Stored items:

-- Opening Marker --

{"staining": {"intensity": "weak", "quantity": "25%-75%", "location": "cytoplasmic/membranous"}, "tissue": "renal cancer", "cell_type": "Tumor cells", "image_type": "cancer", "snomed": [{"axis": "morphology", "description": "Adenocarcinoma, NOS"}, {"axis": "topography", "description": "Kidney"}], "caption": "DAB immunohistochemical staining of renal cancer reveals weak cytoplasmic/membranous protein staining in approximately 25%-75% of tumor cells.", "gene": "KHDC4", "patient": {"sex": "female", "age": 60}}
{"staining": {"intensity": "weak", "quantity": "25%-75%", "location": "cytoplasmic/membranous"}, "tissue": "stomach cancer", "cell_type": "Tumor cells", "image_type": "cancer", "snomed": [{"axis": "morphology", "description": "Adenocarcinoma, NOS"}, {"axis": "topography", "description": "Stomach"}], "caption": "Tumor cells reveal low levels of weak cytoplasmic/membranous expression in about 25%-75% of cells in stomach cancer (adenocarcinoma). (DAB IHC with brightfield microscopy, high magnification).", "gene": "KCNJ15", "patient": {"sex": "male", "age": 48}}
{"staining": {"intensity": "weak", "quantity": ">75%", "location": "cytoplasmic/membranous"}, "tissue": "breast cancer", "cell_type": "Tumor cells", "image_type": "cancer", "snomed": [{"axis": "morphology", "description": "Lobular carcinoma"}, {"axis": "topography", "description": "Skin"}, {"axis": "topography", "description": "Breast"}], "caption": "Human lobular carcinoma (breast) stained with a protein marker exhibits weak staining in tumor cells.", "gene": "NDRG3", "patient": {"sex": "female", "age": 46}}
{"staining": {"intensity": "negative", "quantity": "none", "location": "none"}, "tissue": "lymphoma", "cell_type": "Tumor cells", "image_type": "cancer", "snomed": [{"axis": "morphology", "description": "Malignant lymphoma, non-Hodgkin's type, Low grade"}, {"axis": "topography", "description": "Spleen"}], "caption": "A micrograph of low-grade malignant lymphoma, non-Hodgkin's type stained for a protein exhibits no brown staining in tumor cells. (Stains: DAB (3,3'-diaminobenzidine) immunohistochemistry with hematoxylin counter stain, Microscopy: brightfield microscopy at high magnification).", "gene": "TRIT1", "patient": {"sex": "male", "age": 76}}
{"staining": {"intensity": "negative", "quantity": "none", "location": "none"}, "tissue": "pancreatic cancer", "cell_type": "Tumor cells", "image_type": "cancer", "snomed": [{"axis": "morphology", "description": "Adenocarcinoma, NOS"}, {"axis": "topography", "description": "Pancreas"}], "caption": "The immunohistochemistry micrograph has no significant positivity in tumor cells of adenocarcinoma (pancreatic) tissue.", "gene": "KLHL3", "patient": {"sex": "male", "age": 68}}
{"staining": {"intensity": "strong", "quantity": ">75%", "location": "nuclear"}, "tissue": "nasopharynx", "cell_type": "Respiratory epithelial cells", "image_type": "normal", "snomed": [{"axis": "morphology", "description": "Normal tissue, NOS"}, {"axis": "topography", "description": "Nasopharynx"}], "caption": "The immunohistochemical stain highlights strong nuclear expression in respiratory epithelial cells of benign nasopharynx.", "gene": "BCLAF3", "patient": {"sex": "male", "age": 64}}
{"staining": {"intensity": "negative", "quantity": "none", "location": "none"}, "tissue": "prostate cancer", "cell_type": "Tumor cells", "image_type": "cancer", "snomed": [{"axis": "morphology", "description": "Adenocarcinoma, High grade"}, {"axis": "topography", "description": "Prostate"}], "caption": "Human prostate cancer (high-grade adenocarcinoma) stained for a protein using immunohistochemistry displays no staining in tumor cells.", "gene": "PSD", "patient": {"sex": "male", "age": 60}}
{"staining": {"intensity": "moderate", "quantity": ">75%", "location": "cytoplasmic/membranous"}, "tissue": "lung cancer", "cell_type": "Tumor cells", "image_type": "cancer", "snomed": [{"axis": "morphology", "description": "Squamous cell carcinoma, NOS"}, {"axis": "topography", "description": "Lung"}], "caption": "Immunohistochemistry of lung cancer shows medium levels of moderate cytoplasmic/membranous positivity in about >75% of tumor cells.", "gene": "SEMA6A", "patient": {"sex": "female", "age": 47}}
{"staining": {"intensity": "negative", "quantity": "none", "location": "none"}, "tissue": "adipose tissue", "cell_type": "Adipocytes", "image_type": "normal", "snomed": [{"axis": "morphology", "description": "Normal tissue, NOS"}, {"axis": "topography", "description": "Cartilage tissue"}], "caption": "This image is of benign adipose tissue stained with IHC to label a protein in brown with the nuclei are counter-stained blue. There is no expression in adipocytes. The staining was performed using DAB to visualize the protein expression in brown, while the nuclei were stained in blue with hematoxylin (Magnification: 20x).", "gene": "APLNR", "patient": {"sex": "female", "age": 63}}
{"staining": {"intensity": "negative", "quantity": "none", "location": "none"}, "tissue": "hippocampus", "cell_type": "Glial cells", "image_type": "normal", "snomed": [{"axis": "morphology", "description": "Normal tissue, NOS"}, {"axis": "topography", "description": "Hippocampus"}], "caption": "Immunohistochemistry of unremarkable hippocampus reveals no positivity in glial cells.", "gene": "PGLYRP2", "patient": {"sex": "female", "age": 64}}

-- Closing Marker --

- Task directions:
Give the data back in full, exactly as written.

- Output for this task:
{"staining": {"intensity": "weak", "quantity": "25%-75%", "location": "cytoplasmic/membranous"}, "tissue": "renal cancer", "cell_type": "Tumor cells", "image_type": "cancer", "snomed": [{"axis": "morphology", "description": "Adenocarcinoma, NOS"}, {"axis": "topography", "description": "Kidney"}], "caption": "DAB immunohistochemical staining of renal cancer reveals weak cytoplasmic/membranous protein staining in approximately 25%-75% of tumor cells.", "gene": "KHDC4", "patient": {"sex": "female", "age": 60}}
{"staining": {"intensity": "weak", "quantity": "25%-75%", "location": "cytoplasmic/membranous"}, "tissue": "stomach cancer", "cell_type": "Tumor cells", "image_type": "cancer", "snomed": [{"axis": "morphology", "description": "Adenocarcinoma, NOS"}, {"axis": "topography", "description": "Stomach"}], "caption": "Tumor cells reveal low levels of weak cytoplasmic/membranous expression in about 25%-75% of cells in stomach cancer (adenocarcinoma). (DAB IHC with brightfield microscopy, high magnification).", "gene": "KCNJ15", "patient": {"sex": "male", "age": 48}}
{"staining": {"intensity": "weak", "quantity": ">75%", "location": "cytoplasmic/membranous"}, "tissue": "breast cancer", "cell_type": "Tumor cells", "image_type": "cancer", "snomed": [{"axis": "morphology", "description": "Lobular carcinoma"}, {"axis": "topography", "description": "Skin"}, {"axis": "topography", "description": "Breast"}], "caption": "Human lobular carcinoma (breast) stained with a protein marker exhibits weak staining in tumor cells.", "gene": "NDRG3", "patient": {"sex": "female", "age": 46}}
{"staining": {"intensity": "negative", "quantity": "none", "location": "none"}, "tissue": "lymphoma", "cell_type": "Tumor cells", "image_type": "cancer", "snomed": [{"axis": "morphology", "description": "Malignant lymphoma, non-Hodgkin's type, Low grade"}, {"axis": "topography", "description": "Spleen"}], "caption": "A micrograph of low-grade malignant lymphoma, non-Hodgkin's type stained for a protein exhibits no brown staining in tumor cells. (Stains: DAB (3,3'-diaminobenzidine) immunohistochemistry with hematoxylin counter stain, Microscopy: brightfield microscopy at high magnification).", "gene": "TRIT1", "patient": {"sex": "male", "age": 76}}
{"staining": {"intensity": "negative", "quantity": "none", "location": "none"}, "tissue": "pancreatic cancer", "cell_type": "Tumor cells", "image_type": "cancer", "snomed": [{"axis": "morphology", "description": "Adenocarcinoma, NOS"}, {"axis": "topography", "description": "Pancreas"}], "caption": "The immunohistochemistry micrograph has no significant positivity in tumor cells of adenocarcinoma (pancreatic) tissue.", "gene": "KLHL3", "patient": {"sex": "male", "age": 68}}
{"staining": {"intensity": "strong", "quantity": ">75%", "location": "nuclear"}, "tissue": "nasopharynx", "cell_type": "Respiratory epithelial cells", "image_type": "normal", "snomed": [{"axis": "morphology", "description": "Normal tissue, NOS"}, {"axis": "topography", "description": "Nasopharynx"}], "caption": "The immunohistochemical stain highlights strong nuclear expression in respiratory epithelial cells of benign nasopharynx.", "gene": "BCLAF3", "patient": {"sex": "male", "age": 64}}
{"staining": {"intensity": "negative", "quantity": "none", "location": "none"}, "tissue": "prostate cancer", "cell_type": "Tumor cells", "image_type": "cancer", "snomed": [{"axis": "morphology", "description": "Adenocarcinoma, High grade"}, {"axis": "topography", "description": "Prostate"}], "caption": "Human prostate cancer (high-grade adenocarcinoma) stained for a protein using immunohistochemistry displays no staining in tumor cells.", "gene": "PSD", "patient": {"sex": "male", "age": 60}}
{"staining": {"intensity": "moderate", "quantity": ">75%", "location": "cytoplasmic/membranous"}, "tissue": "lung cancer", "cell_type": "Tumor cells", "image_type": "cancer", "snomed": [{"axis": "morphology", "description": "Squamous cell carcinoma, NOS"}, {"axis": "topography", "description": "Lung"}], "caption": "Immunohistochemistry of lung cancer shows medium levels of moderate cytoplasmic/membranous positivity in about >75% of tumor cells.", "gene": "SEMA6A", "patient": {"sex": "female", "age": 47}}
{"staining": {"intensity": "negative", "quantity": "none", "location": "none"}, "tissue": "adipose tissue", "cell_type": "Adipocytes", "image_type": "normal", "snomed": [{"axis": "morphology", "description": "Normal tissue, NOS"}, {"axis": "topography", "description": "Cartilage tissue"}], "caption": "This image is of benign adipose tissue stained with IHC to label a protein in brown with the nuclei are counter-stained blue. There is no expression in adipocytes. The staining was performed using DAB to visualize the protein expression in brown, while the nuclei were stained in blue with hematoxylin (Magnification: 20x).", "gene": "APLNR", "patient": {"sex": "female", "age": 63}}
{"staining": {"intensity": "negative", "quantity": "none", "location": "none"}, "tissue": "hippocampus", "cell_type": "Glial cells", "image_type": "normal", "snomed": [{"axis": "morphology", "description": "Normal tissue, NOS"}, {"axis": "topography", "description": "Hippocampus"}], "caption": "Immunohistochemistry of unremarkable hippocampus reveals no positivity in glial cells.", "gene": "PGLYRP2", "patient": {"sex": "female", "age": 64}}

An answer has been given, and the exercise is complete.